- **FRAGMENT TEKSTU**

A więc czas na pytania!
1. Jaki jest twój ulubiony psi sport?
2. Ulubiony kolor?
3. Kim chcesz zostać w przyszłości?
4. Jakie psy chciałabyś mieć w przyszłości?
5. Ulubione umaszczenie psów?
6. Lubisz fotografować?
7. Masz ulubiony zespół?
8. Zmieniłabyś coś w swoich psach?
9. Masz ulubioną porę roku?
10. Ulubiony owoc?
11. Ulubiona rasa psa?







No... Jak na razie tyle, W następnym poście opowiem o szkoleniu i o nowościach w życiu codziennym. Pozdrawiam!
Z&M



poniedziałek, 2 września 2013

Do szkoły? Pewnie!

Zacznę od tego, że tytuł posta dotyczy Melmana, ja nie mam zamiaru wracać do szkoły. Chce jeszcze wakacje :c
Więc.. Dziś, czyli 2 września zaczyna się kurs PP w szkole dla psów Cztery Łapy. Kurs wydaje się być ciekawy i składający się nie tylko z podstawowych komend, a także z pokonywania różnych rodzai przeszkód, kilku sztuczek, socjalizacji z poruszającymi się przedmiotami jak np. motory, rowery, piłki (na czym nam najbardziej zależy) + teoria. Mam nadzieje, że to nie będzie zła decyzja. W sumie nie ma napisanej metody szkolenia, ale mam nadzieje, że są w miarę pozytywne. Znajomi polecali więc.. Czemu nie? Podczas kursu będę pisała posty z naszych postępów i porażek. 




Potem planujemy pójść na kurs Obi lub Rally-o. Bardzo, bardzo, bardzo bym chciała Dummy, ale w Poznaniu nie ma kursów. Są w Gdańsku, Warszawie i Krakowie. Rodzice powiedzieli, że może w wakacje przyjedziemy do któregoś z miast na tydzień i wtedy pójdę na kurs. Ale zobaczymy. Na razie trochę za dużo planuję na zapas.

Kilka dni po obozie przyszła do nas paczka z Dog Style, a w niej długo wyczekiwana obroża! Jest bardzo porządnie wykonana. Wzorek jest przyszyty na skórkę, a ona do niebieskiej siateczki, aby nie wycierała sierści. Zamówiłam pierwszy raz pół zacisk z czego jestem bardzo zadowolona. Nie zaciśnięta luźno układa się na szyi, a zaciśnięta ładnie przylega. Polecam obroże z tej firmy, gdyż są bardzo dobrze wykonane i myślę, że nie zepsują się tak szybko.

- **POLECENIE**
Skopiuj dosłownie z tekstu o psach odcinek od słów „5. Ulubione umaszczenie” aż do słów „10. Ulubiony owoc?”.

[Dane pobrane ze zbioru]
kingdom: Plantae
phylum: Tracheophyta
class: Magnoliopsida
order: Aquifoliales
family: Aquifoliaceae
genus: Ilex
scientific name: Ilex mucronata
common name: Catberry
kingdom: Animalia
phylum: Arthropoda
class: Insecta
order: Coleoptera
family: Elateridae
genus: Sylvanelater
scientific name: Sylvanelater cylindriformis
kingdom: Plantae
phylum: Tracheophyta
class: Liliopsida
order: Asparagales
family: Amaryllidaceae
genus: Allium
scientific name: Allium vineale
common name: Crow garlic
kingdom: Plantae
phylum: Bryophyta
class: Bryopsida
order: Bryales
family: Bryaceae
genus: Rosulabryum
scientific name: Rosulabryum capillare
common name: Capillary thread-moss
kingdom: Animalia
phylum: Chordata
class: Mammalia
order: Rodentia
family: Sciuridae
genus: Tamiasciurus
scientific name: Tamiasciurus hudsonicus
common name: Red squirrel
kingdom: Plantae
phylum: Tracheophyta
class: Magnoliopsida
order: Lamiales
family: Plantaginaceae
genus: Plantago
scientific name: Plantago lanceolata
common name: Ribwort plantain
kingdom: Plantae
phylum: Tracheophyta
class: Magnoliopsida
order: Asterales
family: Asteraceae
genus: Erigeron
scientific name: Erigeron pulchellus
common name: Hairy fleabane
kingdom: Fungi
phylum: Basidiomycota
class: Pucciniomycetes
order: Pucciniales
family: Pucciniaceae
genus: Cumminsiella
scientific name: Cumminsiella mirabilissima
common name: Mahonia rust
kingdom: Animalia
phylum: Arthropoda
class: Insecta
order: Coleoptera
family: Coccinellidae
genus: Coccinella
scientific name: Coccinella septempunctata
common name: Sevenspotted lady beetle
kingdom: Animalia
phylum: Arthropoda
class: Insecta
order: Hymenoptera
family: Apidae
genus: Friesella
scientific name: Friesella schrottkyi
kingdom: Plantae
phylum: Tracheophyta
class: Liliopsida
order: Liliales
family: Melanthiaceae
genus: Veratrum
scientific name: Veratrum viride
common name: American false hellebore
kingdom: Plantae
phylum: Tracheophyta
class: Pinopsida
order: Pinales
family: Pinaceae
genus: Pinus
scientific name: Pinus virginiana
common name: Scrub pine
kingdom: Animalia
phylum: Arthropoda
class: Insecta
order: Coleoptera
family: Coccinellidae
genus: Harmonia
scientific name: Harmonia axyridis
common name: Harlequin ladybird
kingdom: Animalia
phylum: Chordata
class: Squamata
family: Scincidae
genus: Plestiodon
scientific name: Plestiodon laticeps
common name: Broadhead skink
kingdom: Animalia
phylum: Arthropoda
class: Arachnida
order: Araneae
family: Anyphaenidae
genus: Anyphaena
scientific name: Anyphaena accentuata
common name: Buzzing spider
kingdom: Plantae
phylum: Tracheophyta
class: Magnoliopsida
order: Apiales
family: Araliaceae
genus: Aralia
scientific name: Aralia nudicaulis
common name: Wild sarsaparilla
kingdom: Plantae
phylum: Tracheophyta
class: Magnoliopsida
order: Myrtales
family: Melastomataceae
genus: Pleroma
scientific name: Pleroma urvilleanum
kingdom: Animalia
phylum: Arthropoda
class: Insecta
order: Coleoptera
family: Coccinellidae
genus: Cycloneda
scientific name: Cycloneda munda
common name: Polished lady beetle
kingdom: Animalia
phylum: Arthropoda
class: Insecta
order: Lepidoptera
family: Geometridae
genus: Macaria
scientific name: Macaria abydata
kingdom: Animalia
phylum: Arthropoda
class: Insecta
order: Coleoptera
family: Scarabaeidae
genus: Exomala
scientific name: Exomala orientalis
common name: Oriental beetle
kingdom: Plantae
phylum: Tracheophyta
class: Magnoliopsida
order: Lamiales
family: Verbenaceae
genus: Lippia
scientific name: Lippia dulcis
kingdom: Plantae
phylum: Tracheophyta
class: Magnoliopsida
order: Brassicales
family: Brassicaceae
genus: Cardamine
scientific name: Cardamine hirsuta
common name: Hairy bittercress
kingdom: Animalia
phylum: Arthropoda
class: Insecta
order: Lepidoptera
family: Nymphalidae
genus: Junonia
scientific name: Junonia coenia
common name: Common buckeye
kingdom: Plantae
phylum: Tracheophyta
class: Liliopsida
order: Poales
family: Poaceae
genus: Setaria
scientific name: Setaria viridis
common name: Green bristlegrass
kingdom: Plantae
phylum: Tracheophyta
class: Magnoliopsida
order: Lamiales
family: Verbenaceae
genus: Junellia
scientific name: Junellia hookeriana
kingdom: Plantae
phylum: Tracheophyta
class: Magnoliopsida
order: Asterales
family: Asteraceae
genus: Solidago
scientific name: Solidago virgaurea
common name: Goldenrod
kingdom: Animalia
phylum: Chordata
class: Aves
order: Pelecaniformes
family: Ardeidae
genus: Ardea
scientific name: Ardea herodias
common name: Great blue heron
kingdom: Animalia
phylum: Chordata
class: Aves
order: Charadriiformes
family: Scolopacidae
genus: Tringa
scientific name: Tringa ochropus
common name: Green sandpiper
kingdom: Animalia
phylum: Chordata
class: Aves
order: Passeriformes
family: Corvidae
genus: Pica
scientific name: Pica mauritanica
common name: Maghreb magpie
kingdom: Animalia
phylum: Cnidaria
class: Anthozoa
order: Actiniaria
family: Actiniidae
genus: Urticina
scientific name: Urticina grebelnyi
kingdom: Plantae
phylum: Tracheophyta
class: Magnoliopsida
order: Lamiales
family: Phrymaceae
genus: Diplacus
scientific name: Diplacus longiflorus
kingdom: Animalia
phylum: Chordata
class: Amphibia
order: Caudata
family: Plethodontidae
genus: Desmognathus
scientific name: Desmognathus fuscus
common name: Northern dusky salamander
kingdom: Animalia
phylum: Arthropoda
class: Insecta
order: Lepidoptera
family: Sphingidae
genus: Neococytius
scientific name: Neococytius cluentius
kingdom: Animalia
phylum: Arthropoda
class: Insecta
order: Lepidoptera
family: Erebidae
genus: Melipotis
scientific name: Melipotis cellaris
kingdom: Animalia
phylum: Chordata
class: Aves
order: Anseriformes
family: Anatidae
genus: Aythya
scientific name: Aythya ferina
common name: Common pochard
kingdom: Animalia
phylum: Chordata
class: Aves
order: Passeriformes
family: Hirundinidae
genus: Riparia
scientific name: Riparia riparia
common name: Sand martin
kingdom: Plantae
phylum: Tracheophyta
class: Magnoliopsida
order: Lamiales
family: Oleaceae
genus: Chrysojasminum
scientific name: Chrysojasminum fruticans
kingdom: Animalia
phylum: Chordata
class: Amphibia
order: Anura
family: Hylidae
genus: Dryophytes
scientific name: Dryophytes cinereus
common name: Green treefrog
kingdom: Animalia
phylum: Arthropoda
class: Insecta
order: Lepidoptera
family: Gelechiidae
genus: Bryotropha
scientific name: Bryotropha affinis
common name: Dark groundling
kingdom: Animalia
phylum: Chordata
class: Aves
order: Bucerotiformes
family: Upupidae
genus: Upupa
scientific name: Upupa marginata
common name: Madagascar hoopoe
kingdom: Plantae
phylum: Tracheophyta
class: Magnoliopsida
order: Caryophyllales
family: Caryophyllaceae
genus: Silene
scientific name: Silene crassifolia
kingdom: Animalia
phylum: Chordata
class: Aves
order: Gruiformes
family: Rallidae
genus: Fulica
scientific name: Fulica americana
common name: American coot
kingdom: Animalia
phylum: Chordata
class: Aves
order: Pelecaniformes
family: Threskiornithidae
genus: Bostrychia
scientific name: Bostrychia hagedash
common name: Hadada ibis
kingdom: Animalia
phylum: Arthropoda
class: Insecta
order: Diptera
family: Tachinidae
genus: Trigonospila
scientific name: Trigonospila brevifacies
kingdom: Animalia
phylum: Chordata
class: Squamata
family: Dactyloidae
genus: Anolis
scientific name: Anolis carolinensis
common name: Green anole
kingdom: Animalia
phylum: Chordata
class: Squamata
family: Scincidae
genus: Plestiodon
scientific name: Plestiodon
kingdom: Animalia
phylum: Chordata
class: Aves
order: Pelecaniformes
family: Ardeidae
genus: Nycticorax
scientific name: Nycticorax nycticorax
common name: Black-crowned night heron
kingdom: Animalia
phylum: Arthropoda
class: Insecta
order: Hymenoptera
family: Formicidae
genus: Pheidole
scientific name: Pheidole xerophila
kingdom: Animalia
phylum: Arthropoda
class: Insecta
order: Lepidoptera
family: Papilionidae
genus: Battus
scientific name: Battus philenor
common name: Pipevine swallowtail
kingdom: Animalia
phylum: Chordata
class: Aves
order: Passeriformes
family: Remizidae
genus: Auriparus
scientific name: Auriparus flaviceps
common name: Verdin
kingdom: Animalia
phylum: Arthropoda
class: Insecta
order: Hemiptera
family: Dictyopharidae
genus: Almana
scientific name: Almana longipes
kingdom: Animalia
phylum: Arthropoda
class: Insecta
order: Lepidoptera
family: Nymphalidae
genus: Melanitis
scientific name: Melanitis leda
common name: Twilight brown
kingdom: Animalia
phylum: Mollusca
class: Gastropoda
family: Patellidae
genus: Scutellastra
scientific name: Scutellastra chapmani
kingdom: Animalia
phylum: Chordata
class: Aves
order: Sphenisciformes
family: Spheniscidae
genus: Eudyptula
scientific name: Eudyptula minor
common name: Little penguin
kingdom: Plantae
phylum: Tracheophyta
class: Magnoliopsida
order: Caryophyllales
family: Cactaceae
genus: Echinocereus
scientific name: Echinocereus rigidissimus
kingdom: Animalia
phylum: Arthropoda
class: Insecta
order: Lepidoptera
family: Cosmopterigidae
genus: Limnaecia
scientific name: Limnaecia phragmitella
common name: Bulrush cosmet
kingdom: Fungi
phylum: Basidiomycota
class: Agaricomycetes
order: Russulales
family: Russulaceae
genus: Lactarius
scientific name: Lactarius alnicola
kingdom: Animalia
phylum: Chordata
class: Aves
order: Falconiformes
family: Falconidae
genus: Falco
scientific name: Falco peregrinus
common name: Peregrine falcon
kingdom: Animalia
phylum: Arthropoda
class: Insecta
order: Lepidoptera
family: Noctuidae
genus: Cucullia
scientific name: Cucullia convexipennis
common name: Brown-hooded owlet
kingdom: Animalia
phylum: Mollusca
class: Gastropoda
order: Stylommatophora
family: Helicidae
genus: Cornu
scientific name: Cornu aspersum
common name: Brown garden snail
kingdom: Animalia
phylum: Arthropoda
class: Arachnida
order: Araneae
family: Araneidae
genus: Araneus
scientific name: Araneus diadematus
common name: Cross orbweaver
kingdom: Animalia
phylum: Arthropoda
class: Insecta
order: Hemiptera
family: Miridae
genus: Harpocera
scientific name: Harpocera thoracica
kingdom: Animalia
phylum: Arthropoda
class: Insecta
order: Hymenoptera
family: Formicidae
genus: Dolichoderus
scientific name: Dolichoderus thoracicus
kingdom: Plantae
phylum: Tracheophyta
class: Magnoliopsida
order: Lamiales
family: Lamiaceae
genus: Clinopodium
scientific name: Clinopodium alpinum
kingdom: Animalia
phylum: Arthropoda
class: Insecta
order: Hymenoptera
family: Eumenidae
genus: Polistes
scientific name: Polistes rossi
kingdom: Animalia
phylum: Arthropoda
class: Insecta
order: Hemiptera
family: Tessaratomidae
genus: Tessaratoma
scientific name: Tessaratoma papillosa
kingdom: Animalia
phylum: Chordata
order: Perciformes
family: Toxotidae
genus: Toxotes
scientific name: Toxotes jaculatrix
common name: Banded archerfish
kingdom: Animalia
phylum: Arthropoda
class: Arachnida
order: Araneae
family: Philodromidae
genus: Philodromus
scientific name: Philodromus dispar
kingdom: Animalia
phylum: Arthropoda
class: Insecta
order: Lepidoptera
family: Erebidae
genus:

- **WYNIK ĆWICZENIA**
5. Ulubione umaszczenie psów?
6. Lubisz fotografować?
7. Masz ulubiony zespół?
8. Zmieniłabyś coś w swoich psach?
9. Masz ulubioną porę roku?
10. Ulubiony owoc?